Stunned but never unconscious I took inventory of the situation as I was twisted underneath the fallen paining, laying on the very hard rocks.  Looking down I noticed immediately the gnarly 45-degree angle in my right forearm and knew this to be both aesthetically unpleasing and structurally non-optimal.  After gathering my wits I dug myself out of the mess and went to get an ice compress on it.  Then I drove myself to the local medical center for x-rays and splinting, although they could not actually set the break.  That took a trip over the mountains as Mrs.Barn drove me to the ER of our excellent hospital there.  They set the bone and fitted me with a temporary splint encasing the arm from mid-bicep to mid-finger.  With the admonition to not attempt any movement which might bring misaligmnent to the bone as set and a scheduled appointment for further x-rays and a permanent hard cast and the removal of the staples in my scalp this past Thursday we headed for home.
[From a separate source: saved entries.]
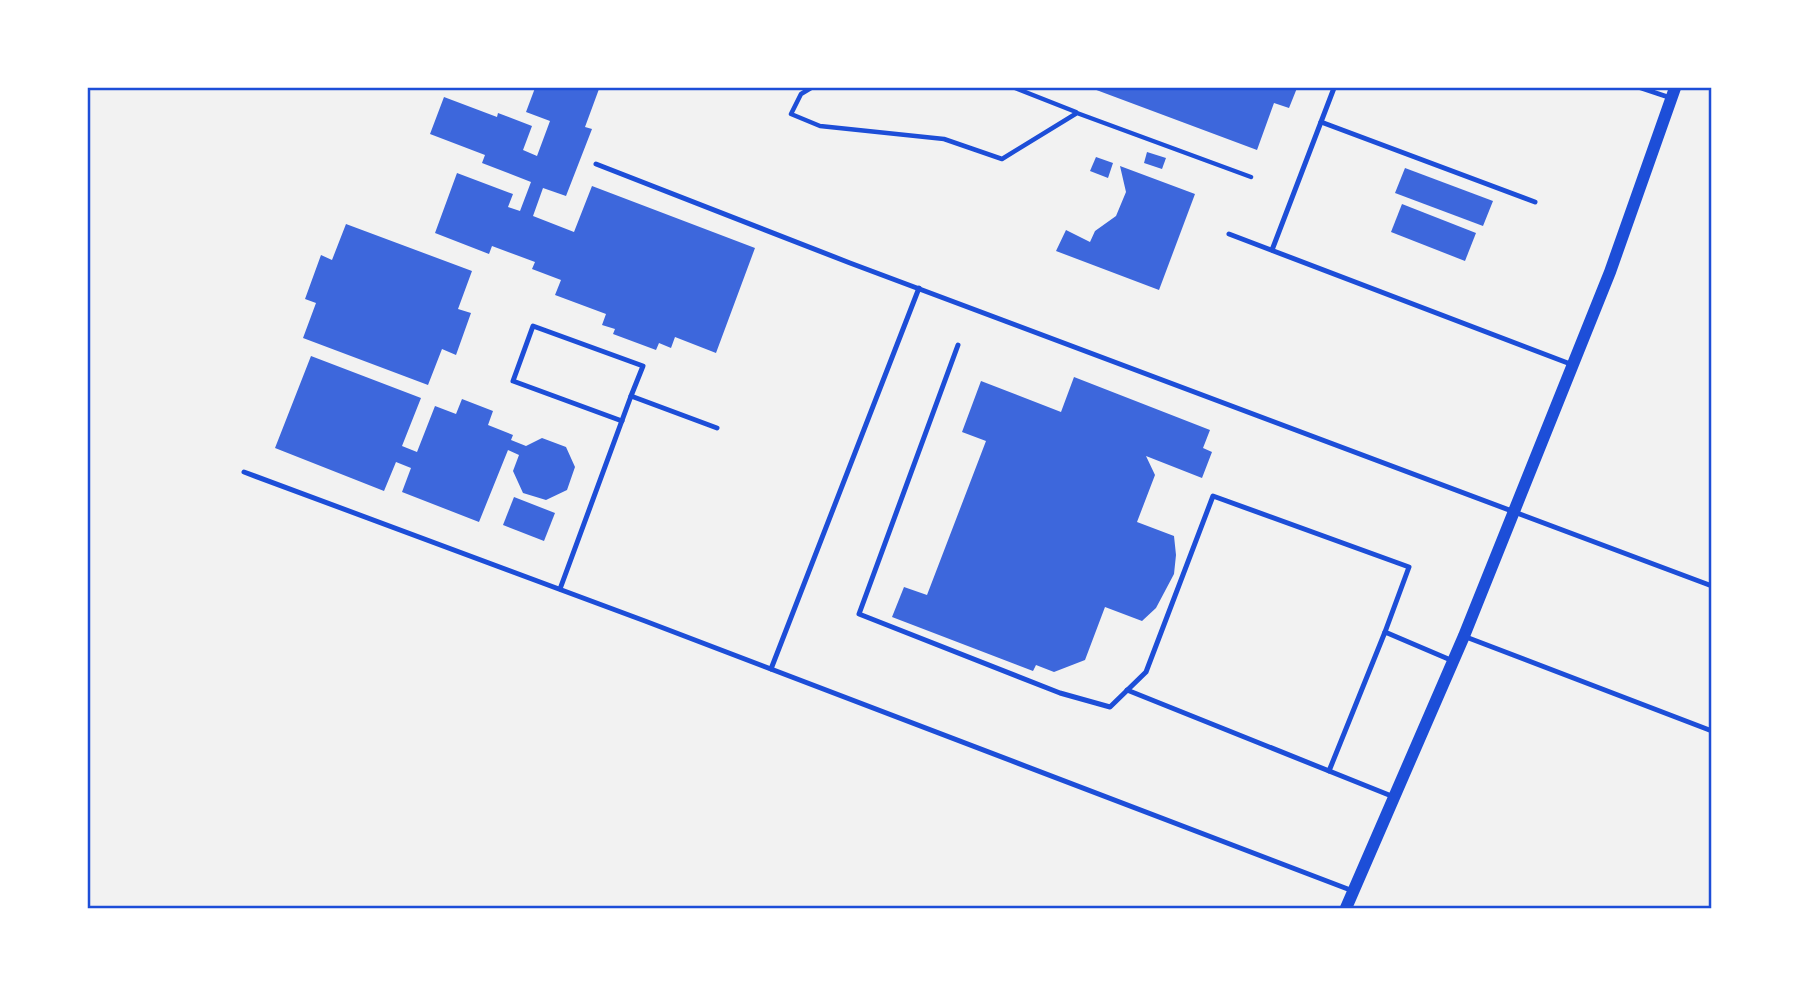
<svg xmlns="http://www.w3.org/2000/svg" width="1799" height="996" font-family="'Nunito Sans',sans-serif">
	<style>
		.building { fill: #3d67dc }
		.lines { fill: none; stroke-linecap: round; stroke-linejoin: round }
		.path { stroke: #1d4ed8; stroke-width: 4.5 }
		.service { stroke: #1d4ed8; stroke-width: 5 }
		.tertiary { stroke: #1d4ed8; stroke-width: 12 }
		.neatline { fill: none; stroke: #1d4ed8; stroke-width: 2.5 }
	</style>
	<rect width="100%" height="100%" fill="#f2f2f2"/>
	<!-- building -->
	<g class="building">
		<polygon points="535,88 599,89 585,127 592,129 566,196 543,188 533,216 574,232 592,186 755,248 716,353 675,337 671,348 659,343 656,350 613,334 615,329 602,325 606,314 555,295 561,280 532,269 535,262 492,246 489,254 435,233 457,173 513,194 508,207 520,211 531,182 482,163 485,155 430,134 444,97 497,117 498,113 532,126 523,150 537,156 550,121 526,112"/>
		<polygon points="1091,88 1297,88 1289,108 1274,103 1257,150"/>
		<polygon points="1147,152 1166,158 1162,169 1144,163"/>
		<polygon points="1096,157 1113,163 1108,178 1090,171"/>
		<polygon points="1120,166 1195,194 1159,290 1056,251 1066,230 1090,242 1095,231 1116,216 1126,192"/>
		<polygon points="1405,168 1493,201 1483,226 1395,193"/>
		<polygon points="1402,204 1476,233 1465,261 1391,232"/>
		<polygon points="346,224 472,271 458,309 471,313 456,355 442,349 428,385 303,338 316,303 305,299 321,255 332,260"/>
		<polygon points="311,356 421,398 402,446 417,452 435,406 456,414 462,399 493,411 488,425 513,435 511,440 526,446 542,438 566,447 575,467 567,490 546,500 523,493 513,471 519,455 508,450 479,522 402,492 411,468 396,462 384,491 275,448"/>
		<polygon points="1074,377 1210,430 1203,448 1212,452 1202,478 1146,456 1155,475 1137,522 1174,536 1176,555 1174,574 1156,608 1142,621 1105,607 1085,660 1054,672 1036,665 1033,671 892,617 904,587 927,595 986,441 962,432 981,381 1061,412"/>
		<polygon points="514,497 555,513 544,541 503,525"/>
	</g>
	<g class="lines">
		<!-- path -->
		<g class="path">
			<polyline points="811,88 801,94 791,114 820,126 944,139 1002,159 1077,113 1251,177"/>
			<polyline points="1015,88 1076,112"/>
		</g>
		<!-- service -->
		<g class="service">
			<polyline points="1641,88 1671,98"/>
			<polyline points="1321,122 1535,202"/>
			<polyline points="596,164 850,263 1712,586"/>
			<polyline points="1229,234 1573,365"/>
			<polyline points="1272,250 1334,88"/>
			<polyline points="958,345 859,614 1060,693 1110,707 1146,672 1213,496 1409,567 1385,632"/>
			<polyline points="622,421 513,381 533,326 643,366 631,396"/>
			<polyline points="244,472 645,621 1353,891"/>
			<polyline points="560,589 631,396 717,428"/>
			<polyline points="1466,637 1712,731"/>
			<polyline points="771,669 919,288"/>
			<polyline points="1127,690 1394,797"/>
			<polyline points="1329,771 1385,632 1453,661"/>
		</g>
		<!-- tertiary -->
		<polyline class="tertiary" points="1346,908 1464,636 1610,272 1675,88"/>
	</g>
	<!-- border -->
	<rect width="1799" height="996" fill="none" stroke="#ffffff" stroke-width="178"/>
	<rect x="89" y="89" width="1621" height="818" class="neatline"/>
</svg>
On the trip home the ribs started sending me their electric messages.  By bed time I was nearly paralyzed by the pain radiating from my side, a circumstance that remained for many days and is subsiding with exasperating reticence.  I still cannot lay down to sleep at night.

Hence, my squirrely blogging and corresponding for the past ten days and the coming several weeks.  It will give me plenty of time to contemplate the fact that I made it to my 60th birthday without breaking anything, and now I’ve done it twice in 13 months.